■ Extrait fourni:
13. Dans le vécu ecclésial, l'école catholique est
connue surtout comme expression d'Instituts religieux, qui, par charisme
religieux ou par attention spécifique se sont consacrés à
elle généreusement. A l'heure présente ne manquent pas les
difficultés dues à la préoccupante réduction numérique,
mais aussi à la circulation de graves méprises qui risquent de
provoquer l'abandon de la mission éducative. C'est ainsi que l'on sépare
d'une part l'engagement scolaire de l'action pastorale, tandis que, d'autre
part, l'activité concrète trouve des difficultés à
se conjuguer avec les exigences spécifiques de la vie religieuse. Les
intuitions fécondes des saints fondateurs montrent plus radicalement que
tout autre argumentation le manque de fondement et la précarité de
semblables assertions. Il nous semble aussi opportun de rappeler que la présence
des consacrés à l'intérieur de la communauté éducative
est indispensable car « les personnes consacrées sont en mesure de développer
une action éducative particulièrement efficace »;(13) elles
sont un exemple du don de soi, gratuit et sans réserve, au service des
autres dans l'esprit de la consécration religieuse. La présence
simultanée de religieuses et de religieux, et aussi de prêtres et
de laïcs, offre aux étudiants « une vivante image de l'Eglise
et facilite la connaissance de ses richesses ».(14)

■ Données enregistrées:
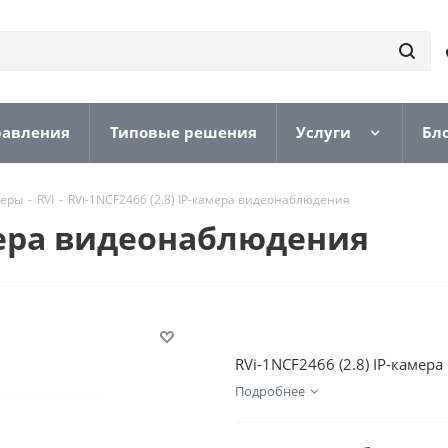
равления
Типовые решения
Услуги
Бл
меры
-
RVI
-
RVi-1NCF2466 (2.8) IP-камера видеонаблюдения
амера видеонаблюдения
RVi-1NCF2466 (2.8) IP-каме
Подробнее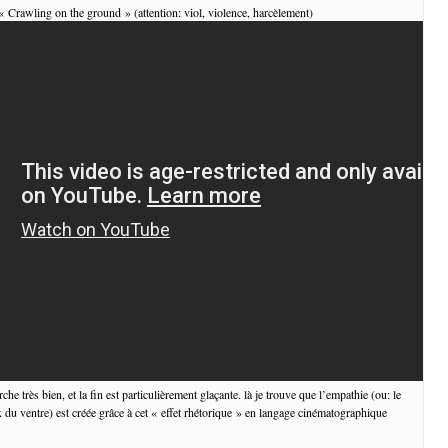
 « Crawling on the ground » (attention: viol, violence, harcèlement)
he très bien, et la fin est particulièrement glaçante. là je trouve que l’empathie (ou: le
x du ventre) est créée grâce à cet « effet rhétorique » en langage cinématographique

■ Consignes:
1. Traduisez en anglais cette phrase de l'extrait sur l'école catholique : « Les intuitions fécondes des saints fondateurs montrent plus radicalement que tout autre argumentation le manque de fondement et la précarité de semblables assertions. »
2. Poursuivez l'extrait sur l'école catholique à la suite de sa dernière phrase.

■ Réponses:
1. The fruitful insights of the holy founders show, more radically than any other argument, the lack of foundation and the precariousness of such assertions.

2.
Identité culturelle de l'école catholique
14. De la nature de l'école catholique tire aussi son origine un des éléments
les plus expressifs de l'originalité de son projet éducatif: la
synthèse entre culture et foi. Le savoir en effet, placé dans
l'horizon de la foi, devient sagesse et conception de vie. La tension à
conjuguer raison et foi, devenue l'âme de chacune des disciplines, leur
donne unité, articulation et coordination, en faisant émerger de
l'intérieur même du savoir scolaire la vision chrétienne du
monde, de la vie, de la culture, de l'histoire. Dans le projet éducatif
de l'école catholique on ne fait donc pas de séparation entre les
temps d'apprentissage et les temps d'éducation, entre les temps de la
connaissance et les temps de la sagesse. Les diverses disciplines ne présentent
pas seulement des connaissances à acquérir mais des valeurs à
assimiler et des vérités à découvrir.(15) Tout ceci
exige une ambiance caractérisée par la recherche de la vérité,
où les éducateurs, compétents, convaincus et cohérents,
maîtres de savoir et de vie, soient les icônes, imparfaites certes,
mais non dépourvues d'éclat, de l'unique Maître. Dans la
perspective d'un tel projet éducatif chrétien, toutes les
disciplines doivent collaborer, de leur savoir spécifique propre, à
la construction de personnalités en possession de leur maturité.
« Le souci de l'instruction c'est l'amour » (Sap 6,17)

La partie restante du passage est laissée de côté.